▸ Assignment 1: In the listing, copy out the lines verbatim, starting with the line containing "The data-driven design" and continuing through the line containing "- ✅ Template and examples provided".

And we start with Simon & Garfunkel singing Bookends while I silently sing along inside my head.
“Time it was, and what a time it was, it was
A time of innocence, A time of confidences
Long ago, it must be, I have a photograph
Preserve your memories; They’re all that’s left you”
A good gardener is like that painter or sculptor too. They look at patches of dirt and understand that if they tend to their garden they can grow something beautiful there.
It may be dirt today but with some patience and some love you can turn weeds into flowers.
The original headline of this post was going to be Love Lost, Love Found & Innocence Lost but I changed my mind.
I got lost in memories of the past, thoughts of the present and ideas about the future.
I was looking for something and I stumbled across This Is Not My/Your Life and then I came across a post about my lucky shorts.
Someone told me I talk about my age an awful lot and I laughed and said it is true because I have a hard time believing I am as old as I am.
Old enough for friends to start asking if I have thought about what I want to do for my 60th birthday but young enough to look in the mirror and ask if it is really only four years away. I know I am not 25, but I am not 50 something either, I have to be in my forties or maybe late thirties.
You’re Kind Of Weird
Someone told me I am kind of weird and suggested I pay more attention to how I impact my reputation.
Someone else said weird was the wrong word and said I am more of a lone wolf and suggested I be more conscious of what people see because they might misunderstand me.
I smiled and said I didn’t care. I know how to be part of a group. I know how to be silent and just go along with things and I know how to be me.
I like being me better and I think the people that matter do too.
That is not a reference just to the proverbial group of people who are supposed to love me for being me.
It is not me talking about friends and family, but everyone who has gotten the chance to know me in whatever capacity that might refer to.
It reminded me of a recent conversation in which I stopped talking and didn’t bother to finish telling a story because the other person interrupted me a half dozen times.
They were certain they knew what I was going to say and what the point of my story would be. I don’t think they noticed because we were on the phone but had it been in person it would have been obvious.
The twinkle in my eyes would have disappeared and the smile on my face would have faded.
For a moment I considered saying the doc called back to tell me the pathology report on my liver wasn’t accurate just to see if they noticed but I realized that might have led to a longer conversation and I was no longer interested.
The Long Dance
Was thinking again about how we dance with some people and how it can go for decades with some and not even a day or two with others.
Some people can sit with you in silence and you never grow tired of them or feel worn out and others exhaust you.
There is a magic formula but what it is made of I cannot say. I only know it exists.
More I could say, but not here and not now.

▸ Assignment 2:
Answer these questions from the text on memories and friendships:
(a) Who sings Bookends at the opening?
(b) What was the post's original headline going to be?
(c) Instead of "weird," what term did someone else think fit the writer better?

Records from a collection
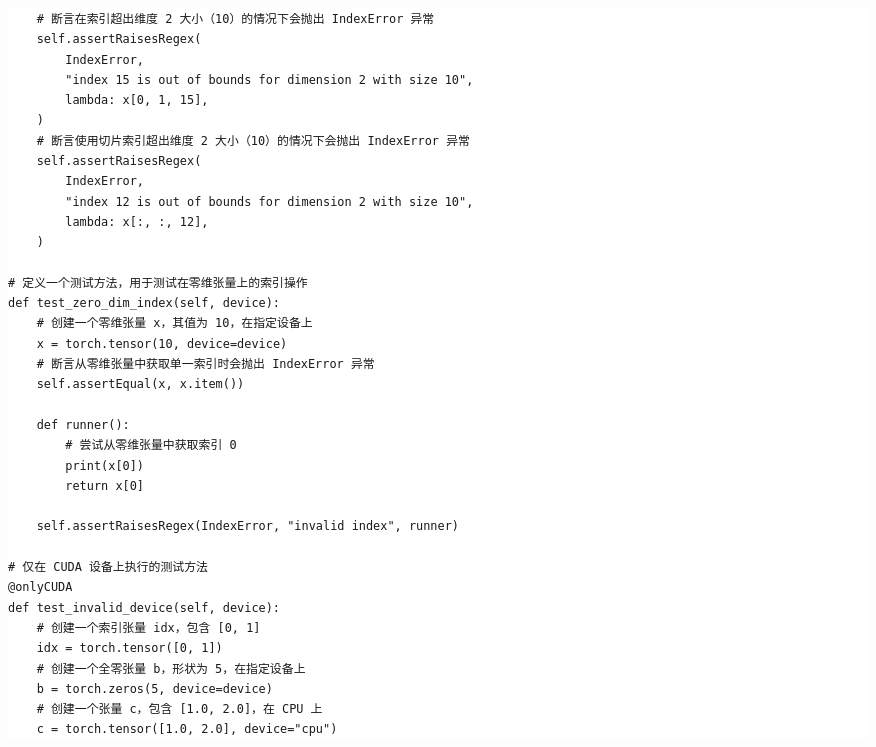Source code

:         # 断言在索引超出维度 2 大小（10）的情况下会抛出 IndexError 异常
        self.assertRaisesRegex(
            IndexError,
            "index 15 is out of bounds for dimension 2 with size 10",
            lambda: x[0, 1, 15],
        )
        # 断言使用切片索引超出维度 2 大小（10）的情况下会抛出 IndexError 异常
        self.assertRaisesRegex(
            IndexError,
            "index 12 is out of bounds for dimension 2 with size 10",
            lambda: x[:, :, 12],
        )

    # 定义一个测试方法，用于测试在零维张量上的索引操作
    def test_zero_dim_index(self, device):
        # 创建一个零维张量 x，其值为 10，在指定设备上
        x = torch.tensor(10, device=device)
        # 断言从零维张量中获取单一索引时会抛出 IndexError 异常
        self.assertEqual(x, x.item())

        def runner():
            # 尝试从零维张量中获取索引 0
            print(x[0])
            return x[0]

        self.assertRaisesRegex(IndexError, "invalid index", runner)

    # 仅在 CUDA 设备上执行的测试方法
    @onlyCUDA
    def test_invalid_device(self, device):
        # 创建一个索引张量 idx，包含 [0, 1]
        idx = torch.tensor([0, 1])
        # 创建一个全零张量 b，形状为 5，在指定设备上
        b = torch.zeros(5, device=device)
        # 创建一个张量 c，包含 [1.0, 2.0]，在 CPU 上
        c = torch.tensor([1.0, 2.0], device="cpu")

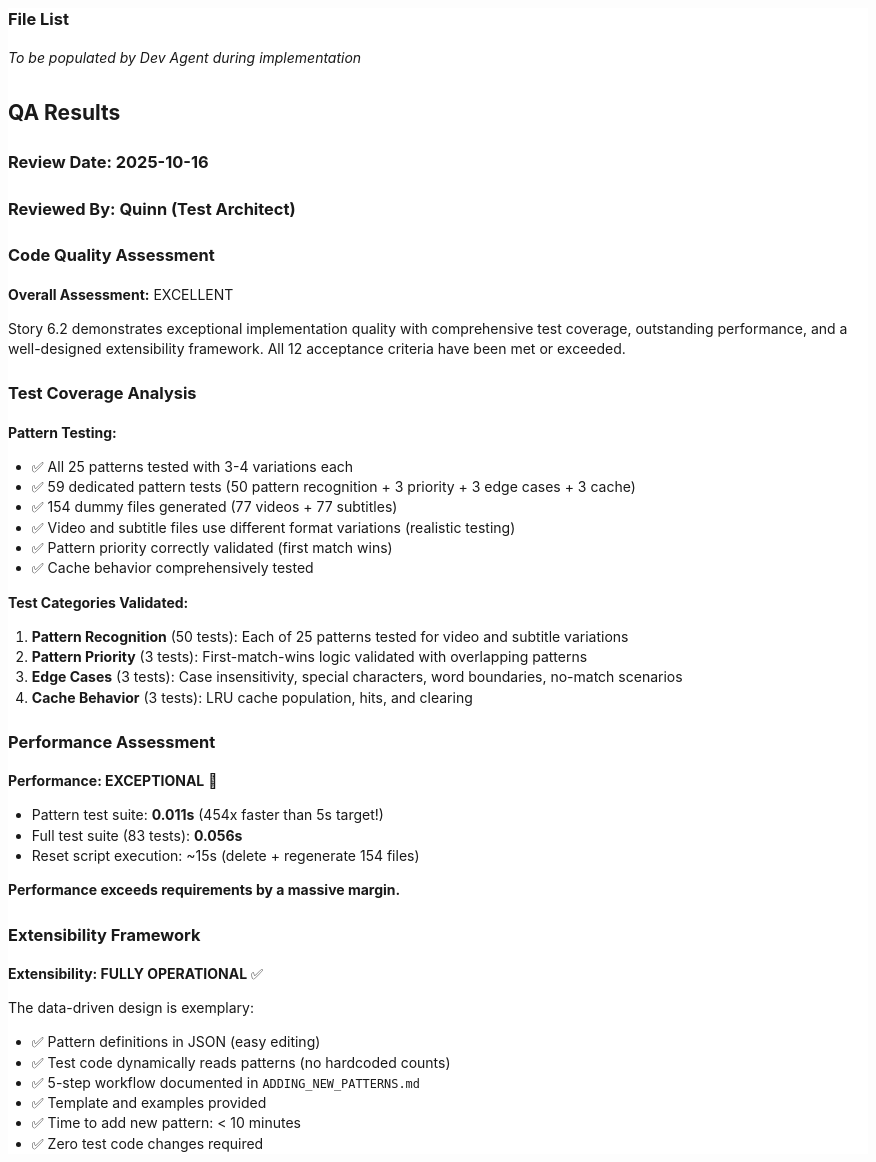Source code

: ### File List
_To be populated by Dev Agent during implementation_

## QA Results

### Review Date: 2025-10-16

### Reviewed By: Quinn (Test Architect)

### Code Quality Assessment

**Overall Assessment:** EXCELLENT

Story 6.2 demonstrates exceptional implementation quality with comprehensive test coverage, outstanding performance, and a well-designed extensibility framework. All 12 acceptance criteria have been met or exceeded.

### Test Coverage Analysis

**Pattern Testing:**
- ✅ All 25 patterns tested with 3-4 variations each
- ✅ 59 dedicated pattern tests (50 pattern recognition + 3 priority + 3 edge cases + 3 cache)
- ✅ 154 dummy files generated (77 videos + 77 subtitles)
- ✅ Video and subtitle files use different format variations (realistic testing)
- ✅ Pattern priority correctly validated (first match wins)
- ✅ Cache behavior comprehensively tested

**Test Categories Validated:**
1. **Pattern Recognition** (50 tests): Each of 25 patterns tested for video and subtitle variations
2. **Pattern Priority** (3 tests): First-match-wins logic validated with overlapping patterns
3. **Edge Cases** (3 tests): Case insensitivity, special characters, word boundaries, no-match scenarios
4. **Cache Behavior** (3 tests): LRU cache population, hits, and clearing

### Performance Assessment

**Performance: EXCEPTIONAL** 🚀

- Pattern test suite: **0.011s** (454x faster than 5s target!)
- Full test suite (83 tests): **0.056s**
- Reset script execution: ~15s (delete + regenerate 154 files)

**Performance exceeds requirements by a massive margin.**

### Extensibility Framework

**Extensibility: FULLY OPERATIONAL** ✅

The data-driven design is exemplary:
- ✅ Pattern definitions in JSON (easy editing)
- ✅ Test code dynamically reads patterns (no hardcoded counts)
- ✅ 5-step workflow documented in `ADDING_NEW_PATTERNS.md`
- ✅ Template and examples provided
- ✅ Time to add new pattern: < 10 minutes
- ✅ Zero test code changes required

▸ Worked solution 1:
The data-driven design is exemplary:
- ✅ Pattern definitions in JSON (easy editing)
- ✅ Test code dynamically reads patterns (no hardcoded counts)
- ✅ 5-step workflow documented in `ADDING_NEW_PATTERNS.md`
- ✅ Template and examples provided

▸ Worked solution 2:
(a) Simon & Garfunkel
(b) Love Lost, Love Found & Innocence Lost
(c) A lone wolf